E depois de pedir uma atitude de fé com relação ao uso do dinheiro, Jesus nos entrega a segunda chave, dizendo que o dinheiro não é o “verdadeiro bem” (Lc 16,11). E qual é o verdadeiro bem? Qual seria o bem que corresponde à nossa dignidade? Seria o dinheiro? Claro que não! É o amor de Deus. O único bem que ninguém pode tirar de nós, o único bem que nem a morte pode nos despojar é o amor de Deus! Jesus diz que o dinheiro é o “Mamom” de injustiça, e isso quer dizer que quando nos apegamos a ele, ele nos torna “não-justos”: não somos mais “ajustados” a Deus e ao seu amor, e não somos mais ajustados na caridade aos irmãos e irmãs. Apegar-se ao dinheiro ao invés de apegar-se ao amor de Deus pode nos corroer interiormente e nos levar a todo o tipo de corrupção.

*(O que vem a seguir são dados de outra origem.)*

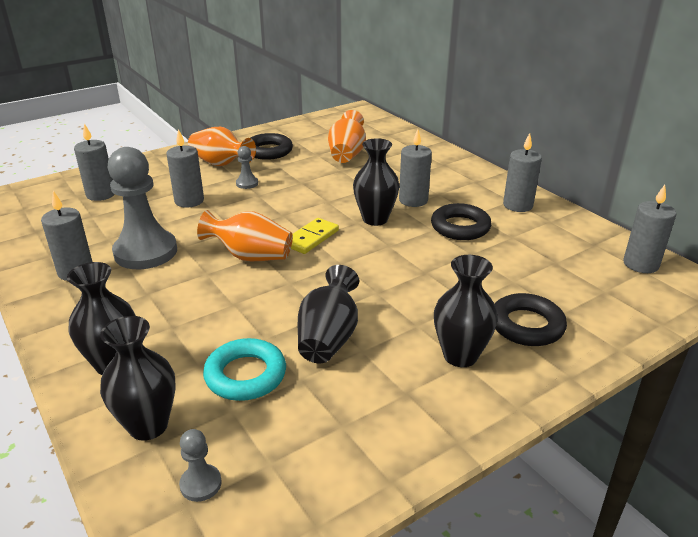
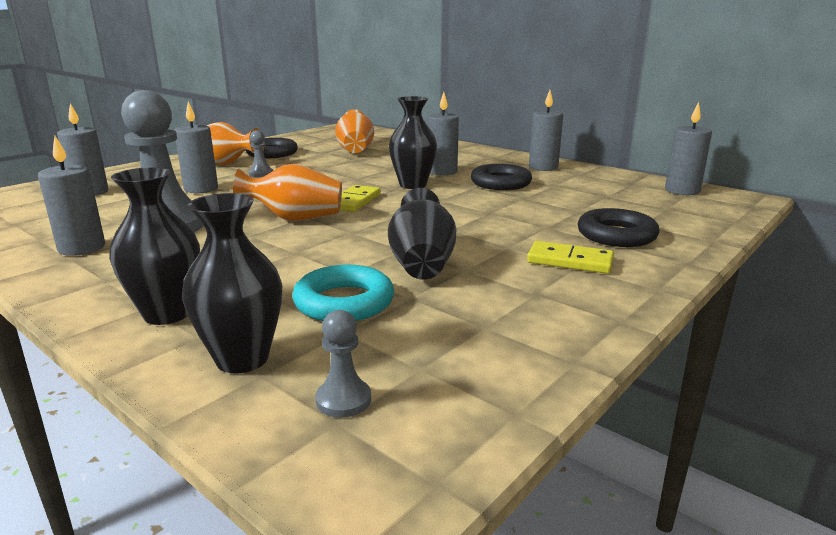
camera: 15 degrees left, 10 degrees down
(460, 356) = (570, 261): black vase -> yellow domino

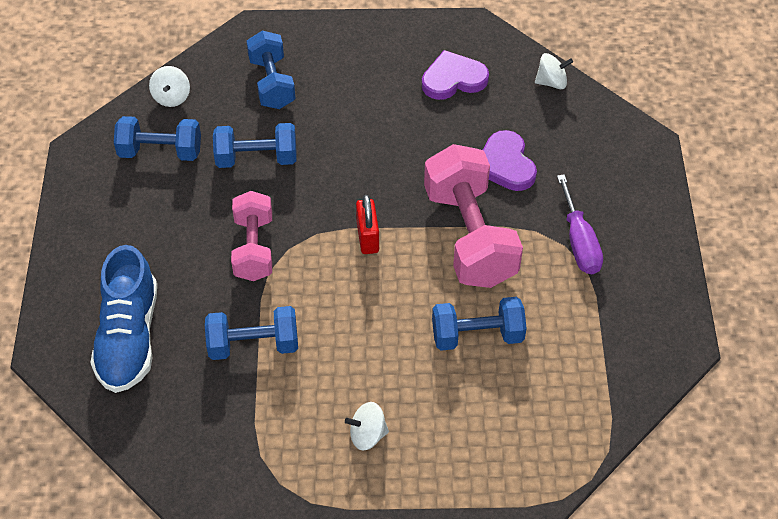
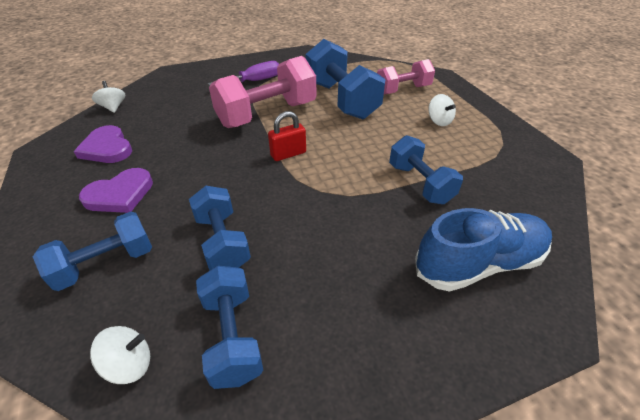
camera: 110 degrees left, 10 degrees down
(254, 248) = (331, 211): pink dumbbell -> pink dumbbell (403, 90)
(477, 335) = (341, 100): blue dumbbell -> blue dumbbell, size x1.63
(506, 164) = (198, 112): purple heart -> purple heart (120, 194)

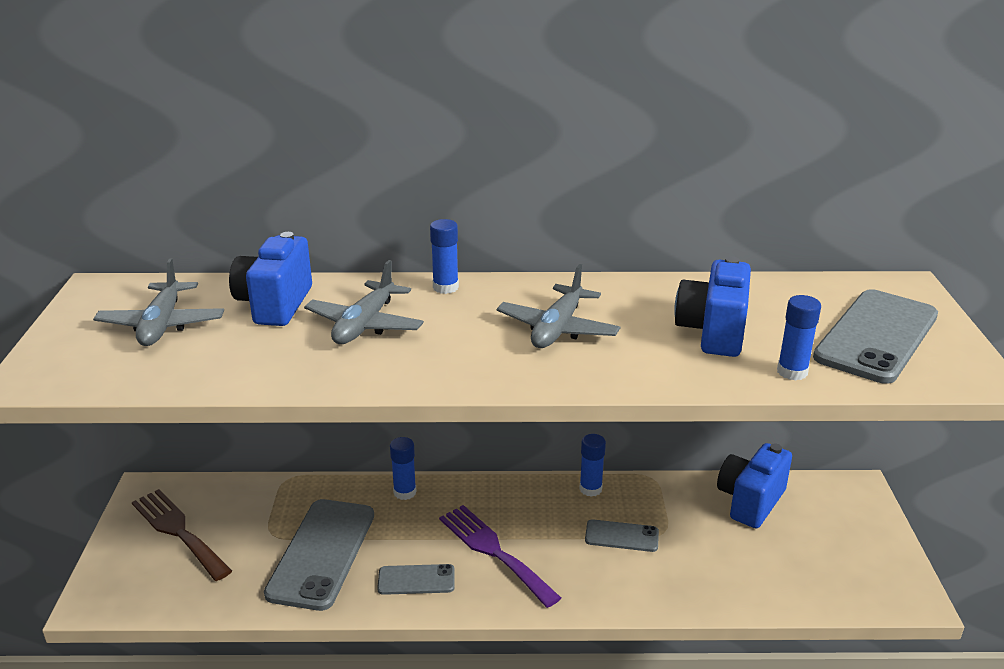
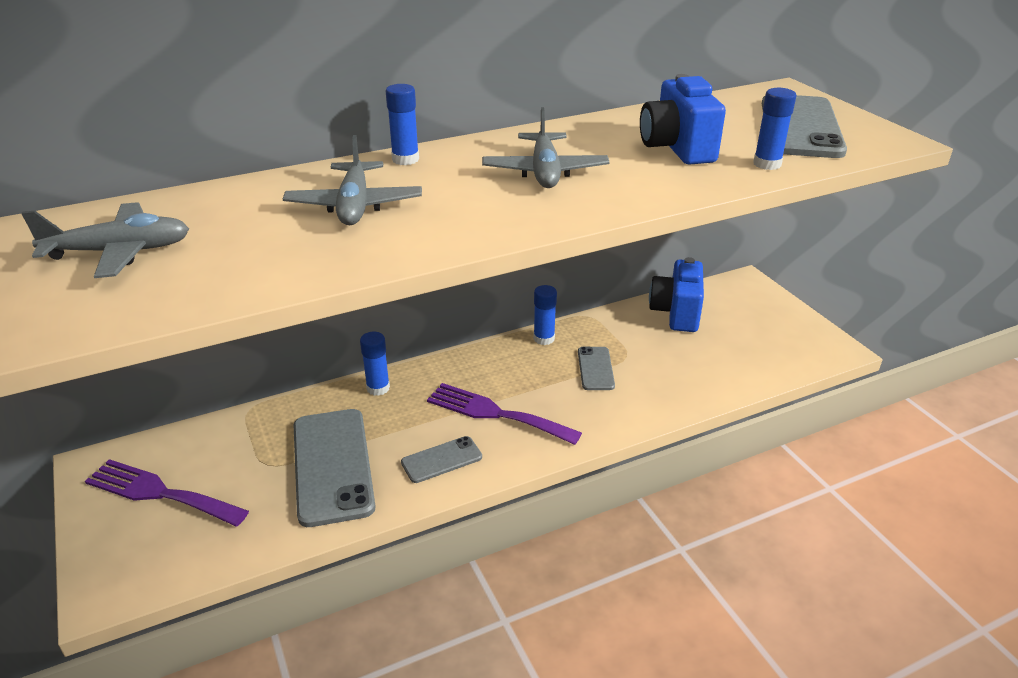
camera: 25 degrees left, 5 degrees up
(162, 325) = (119, 252): grey plane -> grey plane turned 75 degrees counterclockwise
(178, 531) = (160, 493): brown fork -> purple fork
(275, 305) = (238, 208): blue camera -> none
(621, 536) = (595, 368): grey phone -> grey phone turned 75 degrees counterclockwise

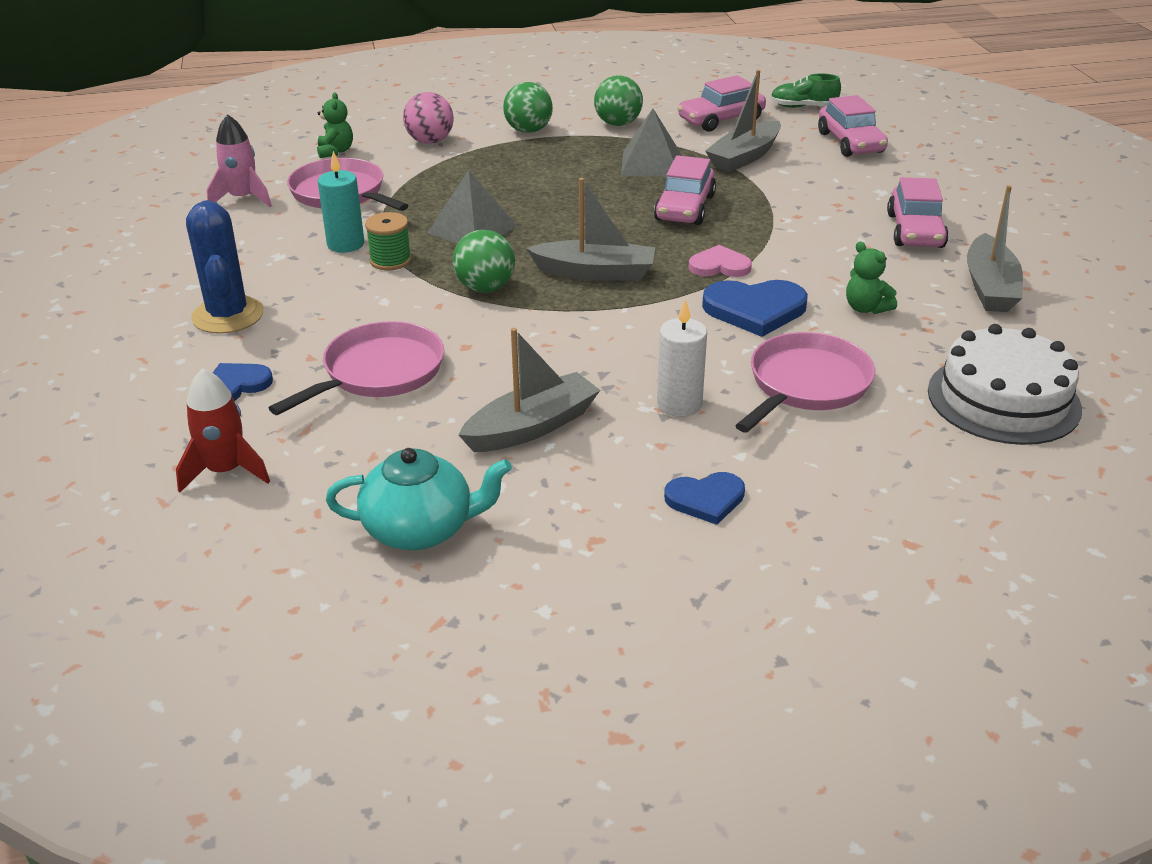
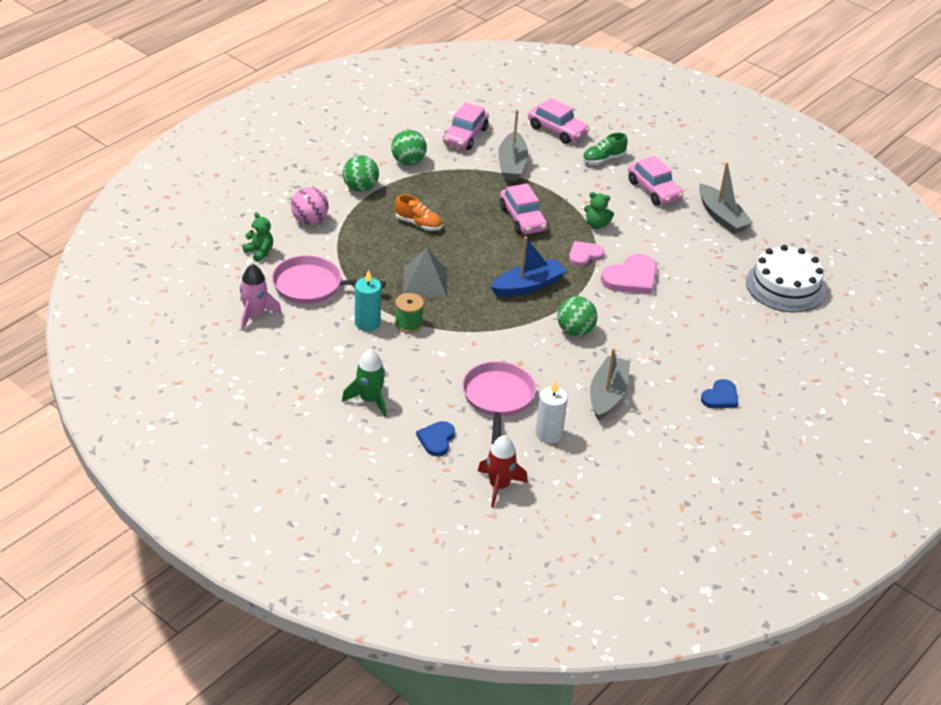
camera: 40 degrees left, 5 degrees up
(228, 315) = (369, 400): blue cactus -> green rocket
(420, 529) = (623, 470): turquoise teapot -> none
(485, 288) = (484, 321): green ball -> green ball (575, 331)
(547, 177) = (418, 224): none -> orange shoe
(595, 272) = (528, 286): grey boat -> blue boat
(651, 163) = (465, 190): grey pyramid -> none
(679, 404) = (657, 351): white candle -> white candle (549, 434)
(755, 310) = (631, 278): blue heart -> pink heart
(803, 107) = (501, 107): green shoe -> green shoe (603, 159)
(806, 385) = (699, 315): pink pan -> none
(866, 308) = (680, 255): green teddy bear -> green teddy bear (596, 225)

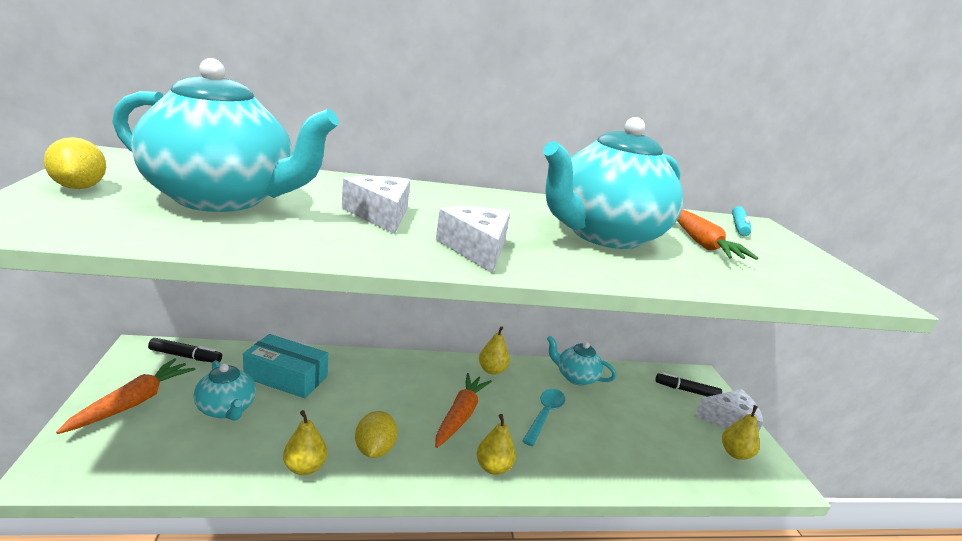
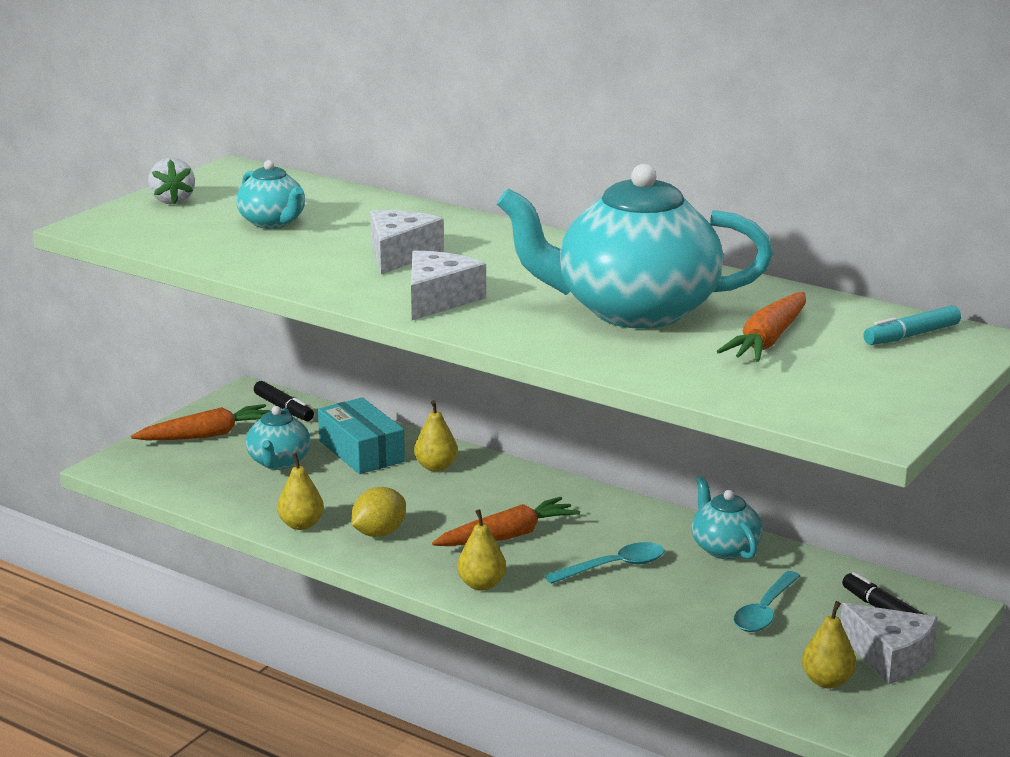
camera: 45 degrees right, 0 degrees up
(79, 187) = (172, 200): yellow lemon -> white strawberry
(223, 199) = (273, 223): turquoise teapot -> turquoise teapot, size x0.48
(492, 370) = (612, 509): yellow pear -> yellow pear (436, 467)
(648, 415) = (765, 611): none -> turquoise spoon

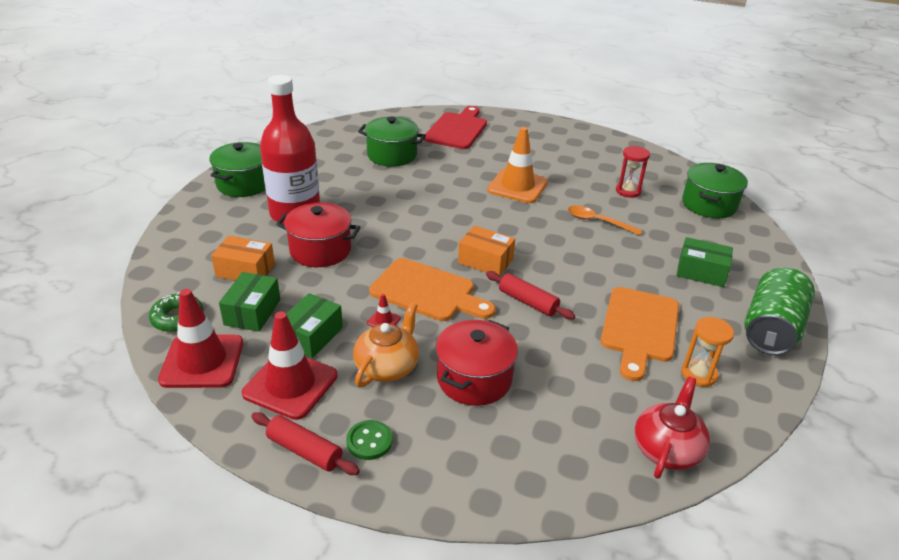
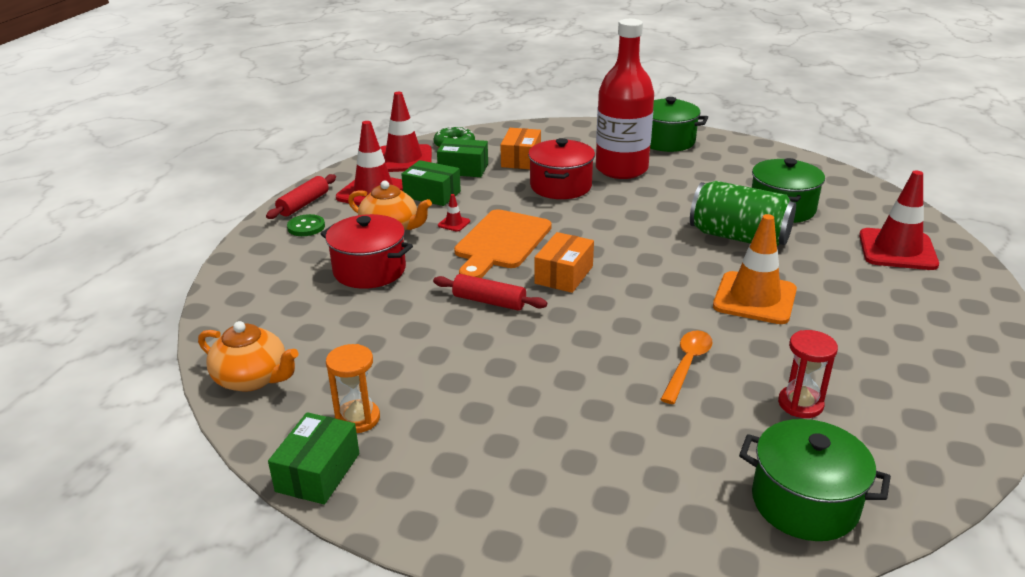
camera: 90 degrees right, 5 degrees down
(457, 129) = (897, 250): red cutting board -> red traffic cone
(527, 302) = (489, 301): red rolling pin -> red rolling pin turned 75 degrees clockwise
(639, 328) = (444, 379): orange cutting board -> none
(667, 449) = (252, 378): red teapot -> orange teapot
(701, 272) = (578, 456): green box -> green box (318, 472)
(771, 329) = (443, 509): green can -> green can (739, 237)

Unindo as duas primeiras chaves, chegamos a uma terceira: reconhecemos que o dinheiro não é o verdadeiro bem, mas é um pequeno bem, e que nos é exterior. Se nos apegamos ao dinheiro, podemos acreditar que possuímos dinheiro, mas é o dinheiro que nos possui e nos tira de nós mesmos. O único bem que é realmente “nosso” é o Reino de Deus, é a vitória de Jesus sobre o pecado e a morte. E, ao contrário do dinheiro que nos é exterior, este bem está dentro de nós desde o Batismo.
A quarta chave que também nos é dada pela parábola, pode ser resumida da seguinte forma: deveríamos ser tão habilidosos em enriquecer os pobres quanto alguns políticos são habilidosos em enriquecer a si mesmos! Devemos ser muito hábeis com o dinheiro. Devemos nos servir do nosso dinheiro para preparar para nós uma boa acolhida no Céu. O dinheiro não é um mal em si, pois quando ele é usado para fazer o bem aos outros e, principalmente, aos mais necessitados, então o dinheiro nos coloca no caminho para o Reino dos céus. E este é o melhor investimento que podemos fazer! Existem pobres que cuidam dos mais pobres de uma maneira admirável. Existem pessoas ricas que cuidam dos mais pobres de uma maneira igualmente admirável. O que está em jogo, então, não é ter ou não ter dinheiro, mas a nossa capacidade de compartilhar aquilo que nos é confiado. O desafio é claro: quer sejamos ricos, quer sejamos pobres, desde que saibamos compartilhar aquilo que temos, podemos desde já começar a viver a eternidade!
Irmãos e irmãs, à luz deste Evangelho, perguntemo-nos: do que temos mais necessidade? Respondo: de uma boa injeção de esperança! Se nossa esperança é uma espécie de neblina onde nada é muito claro, pode ser um sinal de que permanecemos demasiado apegados a este mundo, e aos bens deste mundo. De qualquer forma, peçamos ao Senhor que torne nossa esperança firme, brilhante e alegre, e isso já será para nós uma extraordinária libertação!
Termino falando-vos novamente dos sinais religiosos. Certamente, pode ser bom usar uma cruz ou um hábito religioso. Mas o sinal religioso que, para nós cristãos, é essencial não é aquilo que usamos ou vestimos, mas o que somos. Cabe a todos nós tornarmo-nos sinais religiosos, testemunhando concretamente em nossas vidas essa esperança cristã da vida e da felicidade eternas! Amém.